Tuesday, October 14, 2014

THE LIVING TAPESTRY OF MEMORY


Grass Growing from Pounding Stone:
 San Joaquin River Gorge Special Management Area



     Many years ago I heard a version of a legend about how one of the bluffs overlooking the San Joaquin River got the name “Squaw Leap."  In this version a squaw during a skirmish pulled a Spanish conquistador over the edge of the cliff. I didn’t think much of the story then, but one meaning of the story has stuck with me over the years: Some people will, without hesitation, give their life to protect a place and a community. 
     Over the years I have come to understand the natural, cultural and spiritual “significance of place”  at “Squaw Leap” and other areas in the foothills. I know where to find different species of flowers and birds every year. I know where to find many of the ancient Native American village sites. And I have experienced profound spiritual revelations in the river gorge and elsewhere in the mountains. 
Fiddleneck and Popcorn: 
San Joaquin River Gorge Special Management Area
     For instance, almost every year in early spring near the parking lot of the San Joaquin River Gorge Special Management Area, popcorn and fiddleneck flowers bloom profusely. In some years baby blue eyes blanket such a large area that you might think the sky has fallen to the ground. As you progress along the trail you find red maids and purple vetch and poppies and soon are overpowered by the cloying fragrance of deer brush. Next to a small stream that runs across the trail, shooting stars bloom. Storks beak and fennel grace the edge of the trail. Then you find spot rugs of baby blue eyes and goldfields, each stretch of trail providing a different array of flowers.

# [DATA]
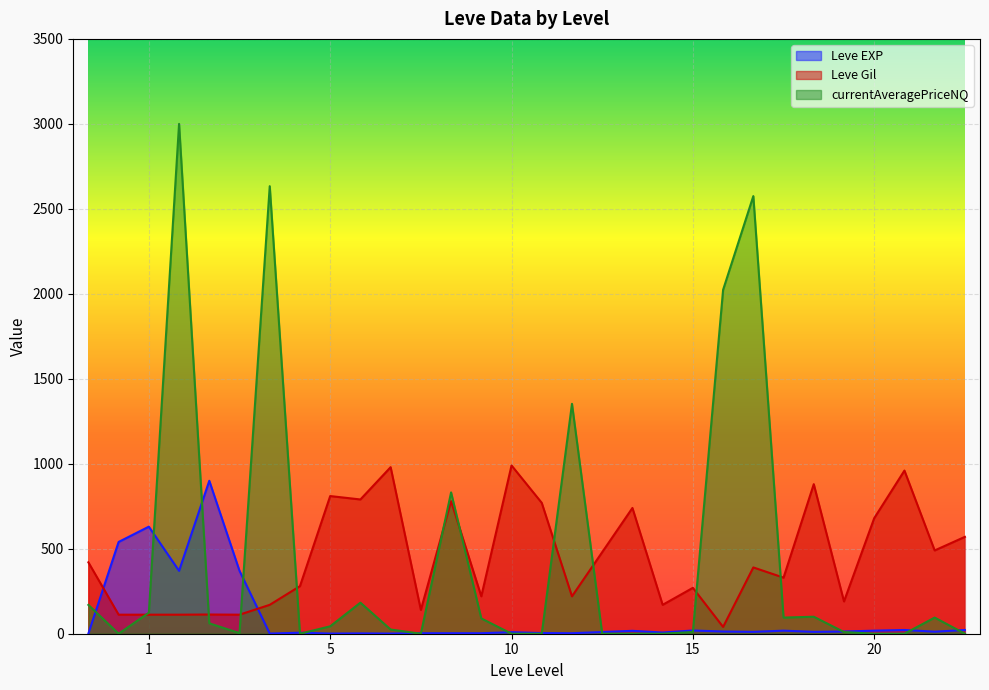

True or false: Leve EXP and currentAveragePriceNQ intersect in this chart.

True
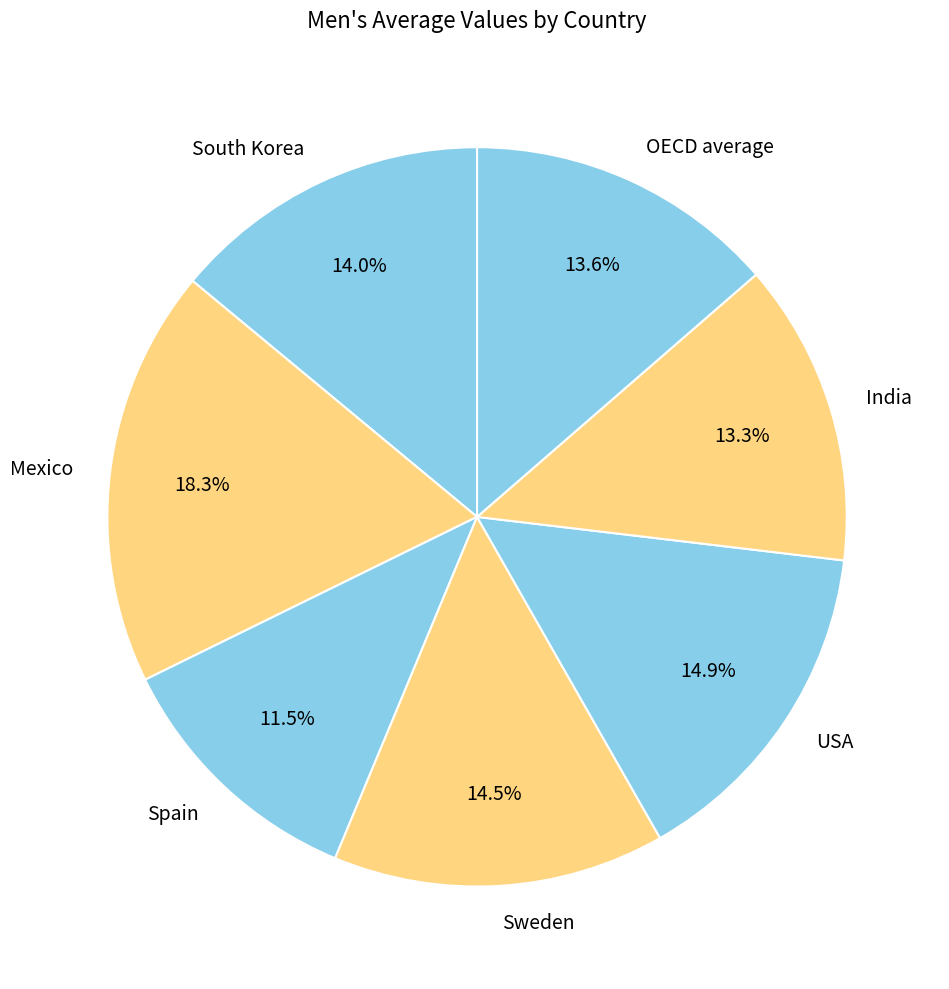

How many slices are in this pie chart?

7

# [WORK REQUIRED]
State whether each statement agrees with the text on the San Joaquin River Gorge: (a) the narrator took the legend seriously on first hearing it; (b) shooting stars bloom beside a small stream that crosses the trail; (c) popcorn and fiddleneck flowers bloom near the parking lot in late autumn. Answer yes or no for each, quoting the deciding words of the text.

# [ANSWER TO THE EXERCISE]
(a) No: "I didn’t think much of the story then"
(b) Yes: "Next to a small stream that runs across the trail, shooting stars bloom."
(c) No: "almost every year in early spring near the parking lot of the San Joaquin River Gorge Special Management Area, popcorn and fiddleneck flowers bloom profusely"